======== Data for processing ========

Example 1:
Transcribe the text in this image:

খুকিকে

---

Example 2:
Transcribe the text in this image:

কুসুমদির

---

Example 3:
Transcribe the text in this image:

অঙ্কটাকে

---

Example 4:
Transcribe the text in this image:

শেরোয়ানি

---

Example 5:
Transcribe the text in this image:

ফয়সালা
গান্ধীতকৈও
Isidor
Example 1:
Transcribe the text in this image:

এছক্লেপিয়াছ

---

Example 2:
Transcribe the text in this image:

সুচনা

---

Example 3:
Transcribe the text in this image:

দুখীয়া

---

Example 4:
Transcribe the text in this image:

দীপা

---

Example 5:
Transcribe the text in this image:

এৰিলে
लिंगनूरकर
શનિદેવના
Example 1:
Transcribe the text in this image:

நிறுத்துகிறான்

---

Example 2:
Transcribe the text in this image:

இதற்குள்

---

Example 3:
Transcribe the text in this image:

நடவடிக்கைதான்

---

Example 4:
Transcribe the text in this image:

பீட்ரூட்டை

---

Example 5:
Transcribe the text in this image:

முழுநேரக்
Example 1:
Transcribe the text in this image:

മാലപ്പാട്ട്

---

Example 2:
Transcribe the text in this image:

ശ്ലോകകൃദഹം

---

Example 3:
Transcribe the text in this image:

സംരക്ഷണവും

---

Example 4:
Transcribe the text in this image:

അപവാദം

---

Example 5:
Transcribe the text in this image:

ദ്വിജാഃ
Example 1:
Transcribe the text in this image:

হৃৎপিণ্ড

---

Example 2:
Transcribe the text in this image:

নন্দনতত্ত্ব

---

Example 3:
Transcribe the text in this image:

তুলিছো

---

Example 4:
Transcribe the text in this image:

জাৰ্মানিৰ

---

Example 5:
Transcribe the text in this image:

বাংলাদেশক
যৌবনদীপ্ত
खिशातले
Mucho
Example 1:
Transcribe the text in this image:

========

Format these lines as a Markdown table with the columns Row and Text. Number each line in Row, put the line itself in Text, and skip blank lines.

| Row | Text |
|---|---|
| 1 | Example 1: |
| 2 | Transcribe the text in this image: |
| 3 | খুকিকে |
| 4 | --- |
| 5 | Example 2: |
| 6 | Transcribe the text in this image: |
| 7 | কুসুমদির |
| 8 | --- |
| 9 | Example 3: |
| 10 | Transcribe the text in this image: |
| 11 | অঙ্কটাকে |
| 12 | --- |
| 13 | Example 4: |
| 14 | Transcribe the text in this image: |
| 15 | শেরোয়ানি |
| 16 | --- |
| 17 | Example 5: |
| 18 | Transcribe the text in this image: |
| 19 | ফয়সালা |
| 20 | গান্ধীতকৈও |
| 21 | Isidor |
| 22 | Example 1: |
| 23 | Transcribe the text in this image: |
| 24 | এছক্লেপিয়াছ |
| 25 | --- |
| 26 | Example 2: |
| 27 | Transcribe the text in this image: |
| 28 | সুচনা |
| 29 | --- |
| 30 | Example 3: |
| 31 | Transcribe the text in this image: |
| 32 | দুখীয়া |
| 33 | --- |
| 34 | Example 4: |
| 35 | Transcribe the text in this image: |
| 36 | দীপা |
| 37 | --- |
| 38 | Example 5: |
| 39 | Transcribe the text in this image: |
| 40 | এৰিলে |
| 41 | लिंगनूरकर |
| 42 | શનિદેવના |
| 43 | Example 1: |
| 44 | Transcribe the text in this image: |
| 45 | நிறுத்துகிறான் |
| 46 | --- |
| 47 | Example 2: |
| 48 | Transcribe the text in this image: |
| 49 | இதற்குள் |
| 50 | --- |
| 51 | Example 3: |
| 52 | Transcribe the text in this image: |
| 53 | நடவடிக்கைதான் |
| 54 | --- |
| 55 | Example 4: |
| 56 | Transcribe the text in this image: |
| 57 | பீட்ரூட்டை |
| 58 | --- |
| 59 | Example 5: |
| 60 | Transcribe the text in this image: |
| 61 | முழுநேரக் |
| 62 | Example 1: |
| 63 | Transcribe the text in this image: |
| 64 | മാലപ്പാട്ട് |
| 65 | --- |
| 66 | Example 2: |
| 67 | Transcribe the text in this image: |
| 68 | ശ്ലോകകൃദഹം |
| 69 | --- |
| 70 | Example 3: |
| 71 | Transcribe the text in this image: |
| 72 | സംരക്ഷണവും |
| 73 | --- |
| 74 | Example 4: |
| 75 | Transcribe the text in this image: |
| 76 | അപവാദം |
| 77 | --- |
| 78 | Example 5: |
| 79 | Transcribe the text in this image: |
| 80 | ദ്വിജാഃ |
| 81 | Example 1: |
| 82 | Transcribe the text in this image: |
| 83 | হৃৎপিণ্ড |
| 84 | --- |
| 85 | Example 2: |
| 86 | Transcribe the text in this image: |
| 87 | নন্দনতত্ত্ব |
| 88 | --- |
| 89 | Example 3: |
| 90 | Transcribe the text in this image: |
| 91 | তুলিছো |
| 92 | --- |
| 93 | Example 4: |
| 94 | Transcribe the text in this image: |
| 95 | জাৰ্মানিৰ |
| 96 | --- |
| 97 | Example 5: |
| 98 | Transcribe the text in this image: |
| 99 | বাংলাদেশক |
| 100 | যৌবনদীপ্ত |
| 101 | खिशातले |
| 102 | Mucho |
| 103 | Example 1: |
| 104 | Transcribe the text in this image: |